On ignore pour l'instant le sort de tous les gardes, y compris celui de Du Xiaoxi, qui accompagne Wu Yi depuis de nombreuses années. Heureusement, Liu Jing semble s'être remis et ne les poursuivra pas pour le moment. Son état physique ne lui permet plus de continuer le voyage et il a besoin de se reposer pour la nuit.
Bien qu'il se sentît faible et étourdi, il refusait de s'endormir. Au moindre bruit, il ouvrait les yeux pour la regarder. Il observait son allure affairée, tantôt faisant bouillir de l'eau pour le nourrir, tantôt utilisant un petit couteau pour sortir des baguettes, même s'il ne pouvait distinguer qu'une paire de baguettes, deux simples bâtonnets.
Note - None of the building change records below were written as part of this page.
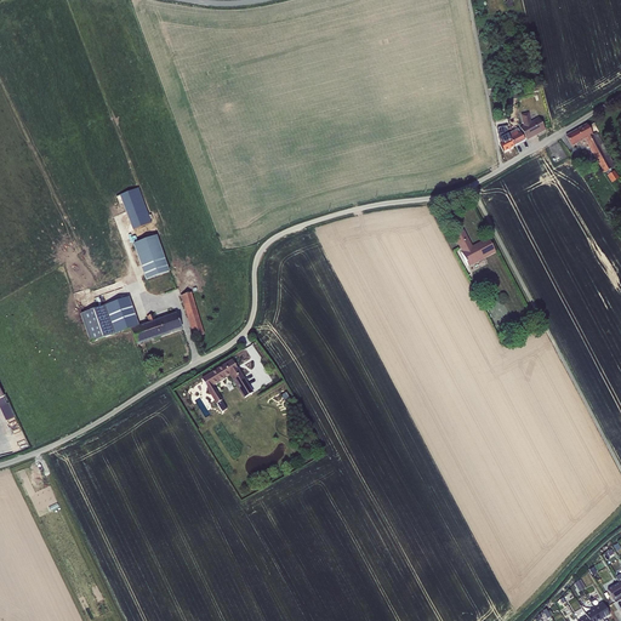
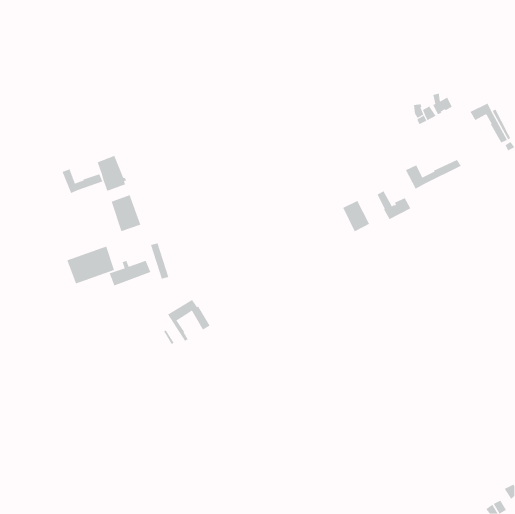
building: none -> [405,159,462,189]
building: none -> [62,169,103,194]
building: none -> [342,200,370,232]

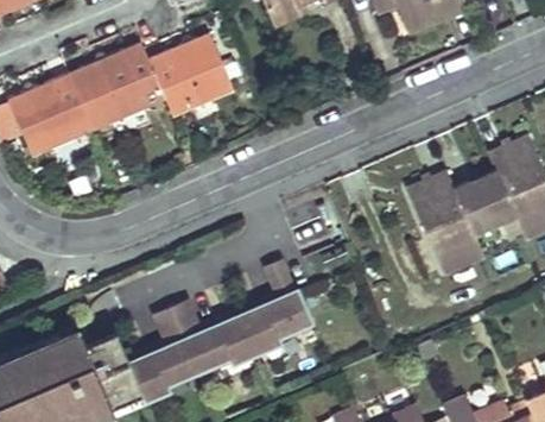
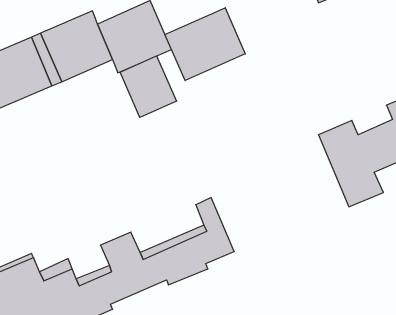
building: none -> [165,8,245,81]
building: none -> [120,56,176,117]

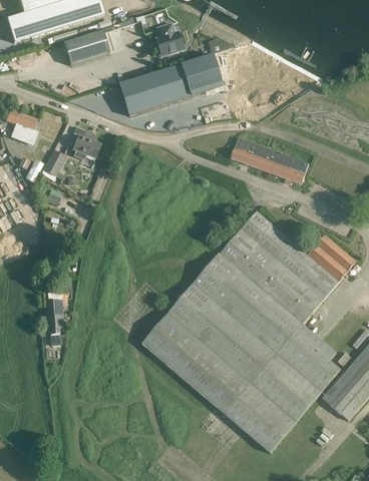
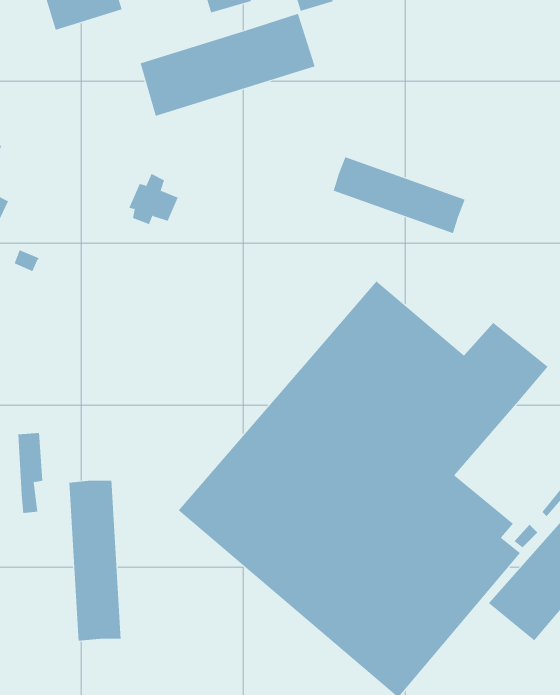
building: [72,128,101,158] -> [129,173,179,225]
building: [43,148,66,179] -> none
building: none -> [69,480,121,642]

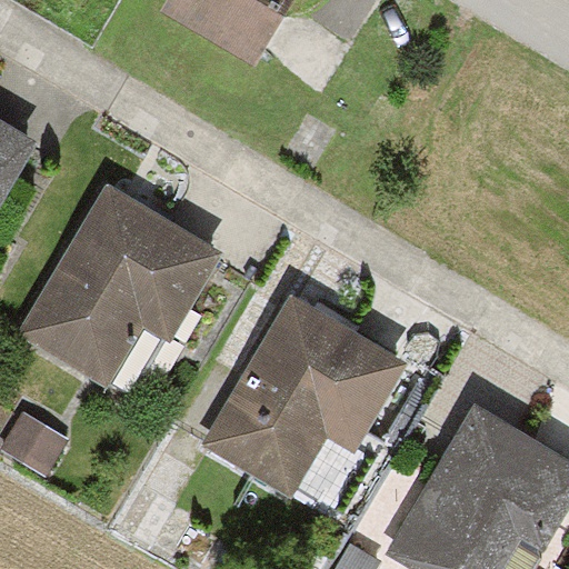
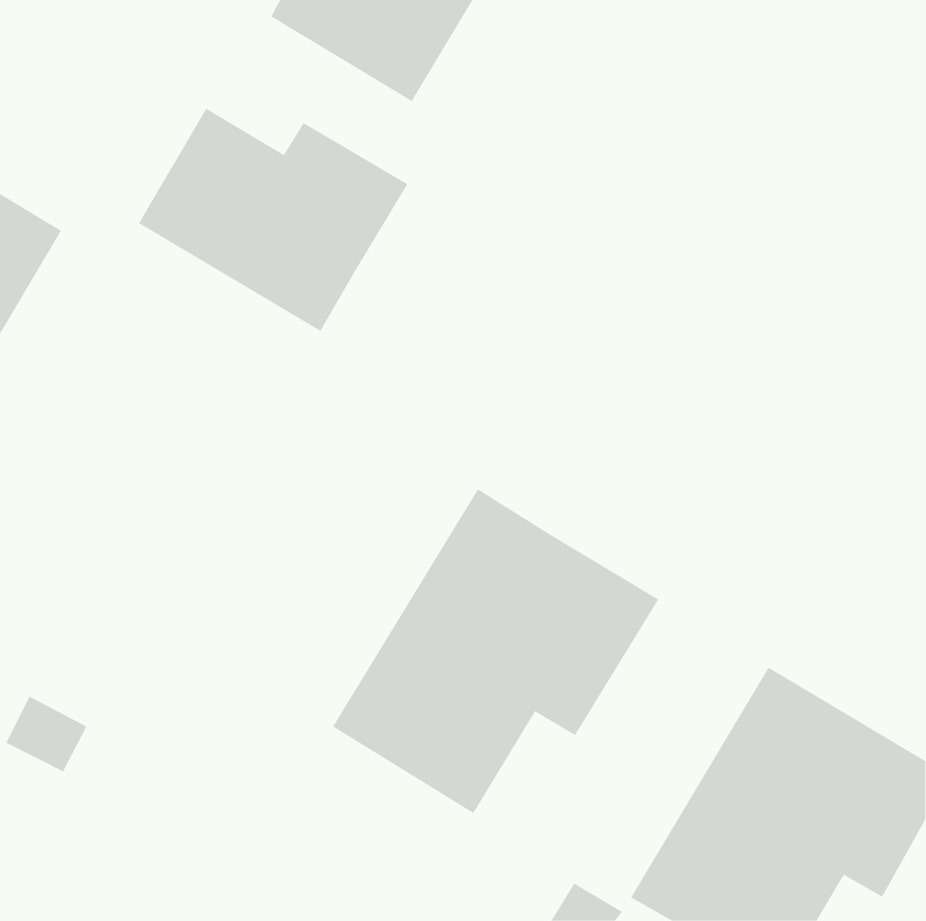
building: none -> [138,108,408,332]
building: [29,188,222,373] -> none

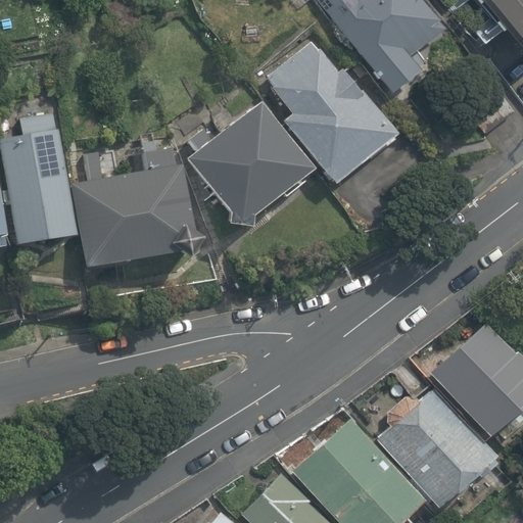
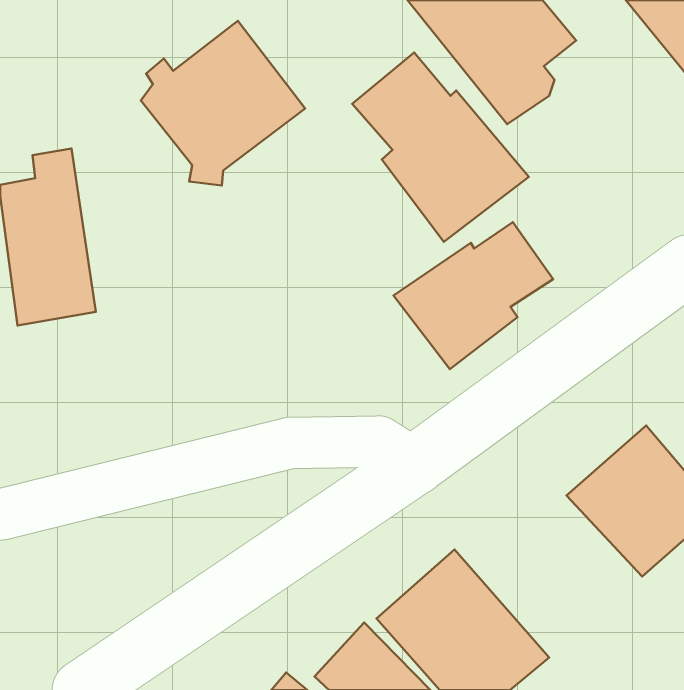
building: [188,100,313,225] -> [141,21,305,185]
building: [75,146,199,270] -> none
building: none -> [394,222,553,369]
building: [374,386,493,506] -> none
Voyant le sourire légèrement taquin sur ses lèvres, elle comprit que ses baguettes étaient un peu grossières. Elle sourit donc et lui dit : « Même si les baguettes devraient être identiques, réfléchis : comme pour les gens, un homme et une femme forment une paire. Celle-ci, grande et épaisse, te ressemble, et celle-ci, fine et courte, me ressemble… » Elle venait à peine de finir sa phrase qu'elle réalisa que quelque chose clochait. Sans regarder à nouveau Wu Yi, elle tourna la tête et dit : « Je vais chercher quelque chose à manger. »
En observant ses oreilles légèrement rosées, il sourit doucement, en silence. Il se souvint des paroles de Wu Qi : « Le mot “amour”, même s’il n’est qu’une fine feuille de papier, ne se déchire pas facilement. Mais si c’est toi, cette feuille est encore plus difficile à briser. » À présent, être ensemble était plus compliqué que jamais. Mais malgré les obstacles, ils y étaient enfin parvenus.